Inicialmente é preciso salientar que somos humanas e, muito antes de sermos mães, fomos filhas, netas, amiga, esposa, profissional. Importante pontuar para que fiquem claras duas coisas. A primeira delas é que não somos um saco vazio. Todas essas relações nos construíram de alguma forma, nos alegraram ou traumatizaram, fizeram com que nos sentíssemos queridas ou desprezadas.
Sendo assim, então, por mais que o amor seja incondicional, todas as nossas atitudes para com os filhos são carregadas de nós e, por isso, tantas situações “batem” neles de maneira tão diferente do que deveria.
Lá na minha casa, por exemplo, a Gabi é uma menina extremamente determinada, porém sensível e muito comunicativa. Do lado de cá, tem uma ogra, prática. Depois de vencido o desafio de ouvi-la com todos os detalhes que cabem na sua história sem desviar a atenção, preciso encontrar uma forma delicada de usar as palavras. Caso isso não aconteça, soa como desamor.
Depois de levar muito tempo para perceber tudo isso, hoje considero termos mais sucesso que fracasso. E essa é a segunda grande questão, a obrigação de estarmos atentos ao que é nosso e ao que é dos filhos e, ao identificarmos, a obrigação de nos curarmos.
Machucá-los será inevitável, por mais amor que exista. E nem é de todo mal porque as frustrações em casa são escola para que lidemos com as adversidades na rua. O ponto é empurrar um trauma para frente.

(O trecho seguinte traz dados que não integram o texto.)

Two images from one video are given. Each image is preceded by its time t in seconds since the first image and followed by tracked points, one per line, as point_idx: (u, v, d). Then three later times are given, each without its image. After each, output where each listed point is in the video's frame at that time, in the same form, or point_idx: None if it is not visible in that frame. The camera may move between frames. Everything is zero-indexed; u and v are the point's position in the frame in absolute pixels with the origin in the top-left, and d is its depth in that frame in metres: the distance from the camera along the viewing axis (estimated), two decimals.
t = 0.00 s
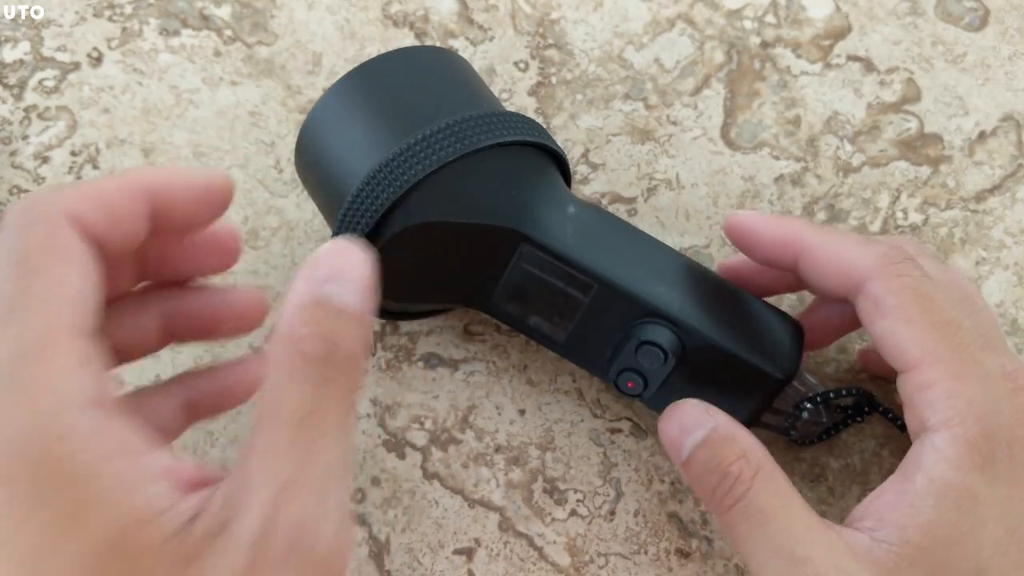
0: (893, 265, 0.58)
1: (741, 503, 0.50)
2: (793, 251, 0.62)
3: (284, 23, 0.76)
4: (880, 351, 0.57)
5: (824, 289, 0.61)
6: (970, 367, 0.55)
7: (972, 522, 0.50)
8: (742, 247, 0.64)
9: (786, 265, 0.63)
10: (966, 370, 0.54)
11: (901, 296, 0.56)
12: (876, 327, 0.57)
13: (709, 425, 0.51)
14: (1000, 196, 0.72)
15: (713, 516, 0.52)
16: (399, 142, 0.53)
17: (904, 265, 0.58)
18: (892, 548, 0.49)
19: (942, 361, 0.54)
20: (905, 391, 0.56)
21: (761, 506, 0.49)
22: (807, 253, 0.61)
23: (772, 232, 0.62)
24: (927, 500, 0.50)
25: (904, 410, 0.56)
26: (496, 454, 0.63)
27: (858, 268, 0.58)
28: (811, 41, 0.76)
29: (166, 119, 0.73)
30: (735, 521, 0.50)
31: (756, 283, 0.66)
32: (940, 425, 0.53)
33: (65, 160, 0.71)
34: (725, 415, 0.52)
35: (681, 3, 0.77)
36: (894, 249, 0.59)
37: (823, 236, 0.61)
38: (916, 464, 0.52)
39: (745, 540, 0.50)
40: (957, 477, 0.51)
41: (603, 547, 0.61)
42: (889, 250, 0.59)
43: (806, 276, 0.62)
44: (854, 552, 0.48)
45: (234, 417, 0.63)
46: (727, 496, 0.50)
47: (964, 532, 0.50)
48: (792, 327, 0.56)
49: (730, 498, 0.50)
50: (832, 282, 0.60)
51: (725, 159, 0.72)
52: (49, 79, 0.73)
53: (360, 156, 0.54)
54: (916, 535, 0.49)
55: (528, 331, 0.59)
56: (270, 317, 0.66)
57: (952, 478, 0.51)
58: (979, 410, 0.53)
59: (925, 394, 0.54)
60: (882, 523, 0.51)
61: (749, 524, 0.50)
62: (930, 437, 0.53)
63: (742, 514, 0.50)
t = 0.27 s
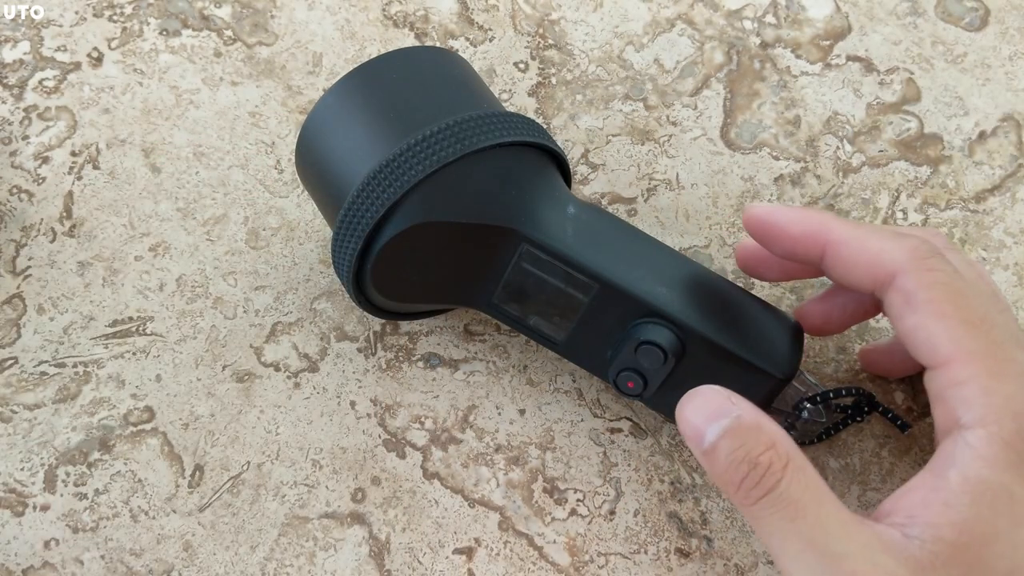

Até hoje ao ameaçar um temporal, meu inconsciente entra no modo pânico por treinamento. Na infância, minha avó fazia sentar longe de lâmpadas, de tomadas, com tudo desligado… esperávamos pelo fim do mundo cada vez que o céu acinzentava. Mas é que ela foi criada no sítio, numa época em que haviam grandes tragédias por choque elétrico com raios, por isso se defender fazia tanto sentido a ela.
Gabi e Neto nem percebem como está o tempo, não faz diferença. Veja, hoje a chance de alguém morrer com um temporal são mínimas. Então, por mais que meu cérebro instintivamente vá para o buraco do medo, eu o mostro que as condições são outras e que estou segura. Não passei o trauma adiante, mas transferi o ensinamento de que, ao menor sinal, devemos ficar longe de lugares descampados e sob árvores.
As nossas dores mais nos paralisam do que impulsionam e por isso é tão injusto que coloquemos o que é nosso na mochila dos filhos, que por si só, como seres independentes, terão os próprios. Um grande desafio, talvez mais um dos básicos, é compreender que, embora tenhamos um vínculo eterno, somos pessoas distintas que dividiremos a vida por instantes, que ainda que pensemos serem nossos por todas as entranhas de tramas desde a concepção, não os são.
E esse é o lado de lá. Essa independência por vezes vai nos bater, também vai nos machucar, também gerará feridas, algumas bem difíceis de serem cicatrizadas. E nessa hora somos salvas pela cartada maior, pelo “zap” das mães, característica abundante em nós, o amor, a pílula que junto com o tempo recoloca tudo no lugar.